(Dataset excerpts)
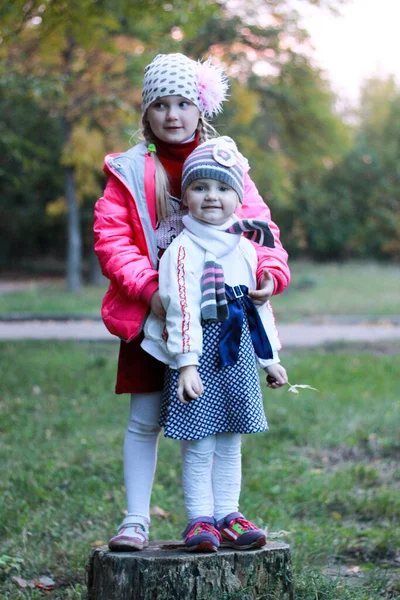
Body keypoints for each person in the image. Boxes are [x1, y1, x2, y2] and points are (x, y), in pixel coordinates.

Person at [93, 52, 290, 552]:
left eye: (183, 103)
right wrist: (149, 289)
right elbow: (113, 239)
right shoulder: (131, 171)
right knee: (145, 419)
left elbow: (259, 226)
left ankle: (224, 513)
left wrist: (269, 271)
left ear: (201, 108)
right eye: (160, 105)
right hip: (153, 315)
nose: (173, 114)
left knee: (222, 422)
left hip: (220, 319)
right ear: (147, 114)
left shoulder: (226, 163)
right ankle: (136, 519)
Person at [141, 137, 288, 552]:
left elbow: (256, 308)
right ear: (184, 196)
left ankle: (229, 514)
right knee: (200, 442)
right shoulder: (183, 250)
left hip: (237, 355)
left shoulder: (244, 247)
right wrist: (186, 364)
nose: (212, 197)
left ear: (238, 198)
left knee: (230, 441)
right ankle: (200, 520)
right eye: (201, 187)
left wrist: (270, 360)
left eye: (223, 188)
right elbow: (181, 309)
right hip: (199, 357)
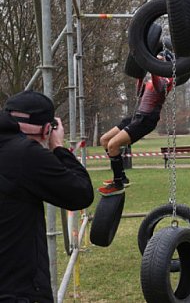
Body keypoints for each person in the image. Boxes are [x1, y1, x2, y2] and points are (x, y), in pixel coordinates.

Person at [0, 90, 94, 302]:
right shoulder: (25, 154)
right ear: (46, 130)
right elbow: (81, 193)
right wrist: (58, 147)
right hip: (17, 289)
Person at [98, 50, 174, 196]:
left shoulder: (168, 80)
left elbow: (159, 87)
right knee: (105, 140)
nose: (156, 62)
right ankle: (121, 176)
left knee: (113, 145)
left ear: (166, 63)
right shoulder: (153, 79)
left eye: (159, 60)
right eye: (155, 60)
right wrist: (140, 75)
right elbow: (139, 92)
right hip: (136, 115)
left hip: (147, 119)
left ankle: (118, 183)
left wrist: (151, 67)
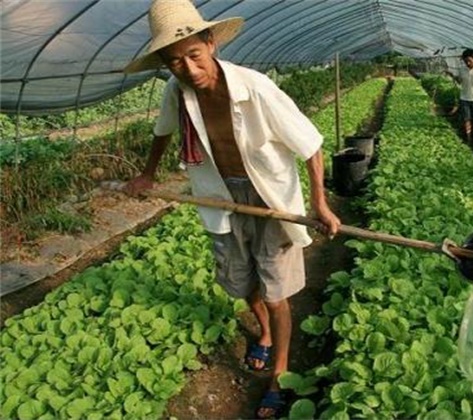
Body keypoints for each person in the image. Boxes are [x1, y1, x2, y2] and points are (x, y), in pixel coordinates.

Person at [122, 0, 341, 417]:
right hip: (219, 197)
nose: (188, 68)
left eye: (194, 55)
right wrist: (147, 175)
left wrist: (320, 203)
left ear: (211, 44)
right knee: (242, 285)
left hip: (270, 200)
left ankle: (278, 374)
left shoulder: (254, 87)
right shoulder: (178, 91)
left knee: (276, 292)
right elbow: (162, 132)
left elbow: (311, 144)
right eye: (175, 62)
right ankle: (263, 333)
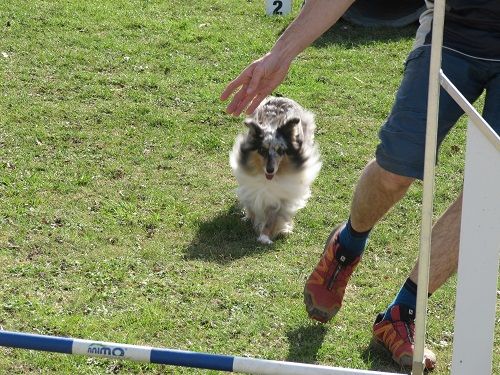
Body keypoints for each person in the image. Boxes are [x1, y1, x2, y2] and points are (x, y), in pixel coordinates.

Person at [221, 0, 500, 370]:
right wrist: (281, 53)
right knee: (395, 172)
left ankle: (402, 313)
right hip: (450, 37)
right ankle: (347, 244)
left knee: (489, 192)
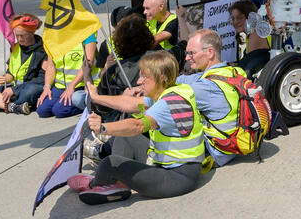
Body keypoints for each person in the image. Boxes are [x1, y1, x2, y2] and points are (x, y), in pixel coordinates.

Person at [70, 51, 206, 203]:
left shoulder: (166, 104)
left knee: (111, 163)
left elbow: (137, 125)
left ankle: (97, 184)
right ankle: (115, 180)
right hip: (180, 169)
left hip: (177, 178)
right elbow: (130, 104)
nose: (140, 81)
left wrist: (102, 128)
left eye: (144, 76)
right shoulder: (174, 90)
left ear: (161, 77)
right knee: (125, 138)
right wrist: (97, 98)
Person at [180, 28, 249, 168]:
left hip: (219, 151)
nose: (187, 58)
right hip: (237, 140)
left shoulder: (205, 87)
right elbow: (185, 80)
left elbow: (169, 96)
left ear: (210, 52)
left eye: (191, 53)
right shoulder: (234, 71)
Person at [0, 14, 48, 114]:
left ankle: (0, 105)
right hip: (13, 88)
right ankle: (13, 106)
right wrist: (8, 77)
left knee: (32, 91)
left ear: (32, 32)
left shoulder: (43, 50)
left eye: (22, 36)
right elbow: (10, 70)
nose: (19, 39)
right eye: (17, 35)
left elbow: (42, 80)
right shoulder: (14, 48)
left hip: (27, 88)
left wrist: (15, 90)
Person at [36, 33, 96, 118]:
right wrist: (46, 87)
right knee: (42, 110)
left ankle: (89, 105)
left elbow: (88, 63)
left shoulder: (87, 34)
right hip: (60, 87)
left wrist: (72, 86)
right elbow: (50, 66)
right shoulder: (53, 39)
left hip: (80, 85)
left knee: (60, 111)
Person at [229, 0, 272, 76]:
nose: (235, 22)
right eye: (233, 18)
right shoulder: (253, 34)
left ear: (251, 18)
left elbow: (250, 69)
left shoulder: (256, 35)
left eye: (239, 18)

» Exercise:
All of the records need repeating exactly, except for the pictures.

» Answer section:
Body keypoints for each person in the image. Boxes are [x1, y1, x2, y2] and points are (x, y), in pixel coordinates.

Person at [93, 52, 290, 552]:
left eye: (183, 103)
right wrist: (149, 289)
right elbow: (113, 239)
right shoulder: (131, 171)
right knee: (145, 419)
left elbow: (259, 226)
left ankle: (224, 513)
left wrist: (269, 271)
left ear: (201, 108)
right eye: (160, 105)
right hip: (153, 315)
nose: (173, 114)
left knee: (222, 422)
left hip: (220, 319)
right ear: (147, 114)
left shoulder: (226, 163)
right ankle: (136, 519)
Person at [141, 137, 288, 552]:
left elbow: (256, 308)
right ear: (184, 196)
left ankle: (229, 514)
right knee: (200, 442)
right shoulder: (183, 250)
left hip: (237, 355)
left shoulder: (244, 247)
right wrist: (186, 364)
nose: (212, 197)
left ear: (238, 198)
left knee: (230, 441)
right ankle: (200, 520)
right eye: (201, 187)
left wrist: (270, 360)
left eye: (223, 188)
right elbow: (181, 309)
right hip: (199, 357)
Body keypoints for each person in the image. Boxes are [x1, y1, x2, y2] and points are (x, y), in pixel coordinates.

Person at [0, 90, 94, 302]:
right shoulder: (25, 154)
right ear: (46, 130)
right elbow: (81, 193)
right wrist: (58, 147)
right hip: (17, 289)
Person at [98, 50, 174, 196]:
left shoulder: (168, 80)
left elbow: (159, 87)
right knee: (105, 140)
nose: (156, 62)
right ankle: (121, 176)
left knee: (113, 145)
left ear: (166, 63)
right shoulder: (153, 79)
left eye: (159, 60)
right eye: (155, 60)
right wrist: (140, 75)
right elbow: (139, 92)
right hip: (136, 115)
left hip: (147, 119)
left ankle: (118, 183)
left wrist: (151, 67)
Body keypoints for each person in the image. Boxes are [x1, y1, x2, y2] and points are (x, y), in pixel coordinates.

Person at [122, 0, 341, 417]:
right hip: (219, 197)
nose: (188, 68)
left eye: (194, 55)
right wrist: (147, 175)
left wrist: (320, 203)
left ear: (211, 44)
right knee: (242, 285)
left hip: (270, 200)
left ankle: (278, 374)
left shoulder: (254, 87)
right shoulder: (178, 91)
left knee: (276, 292)
right elbow: (162, 132)
left elbow: (311, 144)
right eye: (175, 62)
right ankle: (263, 333)
Body keypoints for each person in the image. Boxes are [x1, y1, x2, y2] and points are (x, y), in pixel coordinates.

Person at [221, 0, 500, 370]:
right wrist: (281, 53)
right knee: (395, 172)
left ankle: (402, 313)
right hip: (450, 37)
right ankle: (347, 244)
left knee: (489, 192)
Body keypoints for each person in the image. Boxes are [x1, y1, x2, y2] and points are (x, y), in pixel coordinates.

Person at [70, 51, 206, 203]:
left shoulder: (166, 104)
left knee: (111, 163)
left elbow: (137, 125)
left ankle: (97, 184)
right ankle: (115, 180)
right hip: (180, 169)
left hip: (177, 178)
right elbow: (130, 104)
nose: (140, 81)
left wrist: (102, 128)
left eye: (144, 76)
right shoulder: (174, 90)
left ear: (161, 77)
right knee: (125, 138)
right wrist: (97, 98)
Person at [180, 28, 249, 168]:
left hip: (219, 151)
nose: (187, 58)
right hip: (237, 140)
left shoulder: (205, 87)
right elbow: (185, 80)
left elbow: (169, 96)
left ear: (210, 52)
left eye: (191, 53)
right shoulder: (234, 71)
Person at [0, 14, 48, 114]:
left ankle: (0, 105)
right hip: (13, 88)
right ankle: (13, 106)
right wrist: (8, 77)
left knee: (32, 91)
left ear: (32, 32)
left shoulder: (43, 50)
left eye: (22, 36)
right elbow: (10, 70)
nose: (19, 39)
right eye: (17, 35)
left elbow: (42, 80)
right shoulder: (14, 48)
left hip: (27, 88)
left wrist: (15, 90)
Person at [36, 33, 96, 118]:
right wrist: (46, 87)
right knee: (42, 110)
left ankle: (89, 105)
left elbow: (88, 63)
left shoulder: (87, 34)
right hip: (60, 87)
left wrist: (72, 86)
right elbow: (50, 66)
right shoulder: (53, 39)
left hip: (80, 85)
left knee: (60, 111)
Person at [229, 0, 272, 76]:
nose: (235, 22)
right eye: (233, 18)
right shoulder: (253, 34)
left ear: (251, 18)
left elbow: (250, 69)
left shoulder: (256, 35)
left eye: (239, 18)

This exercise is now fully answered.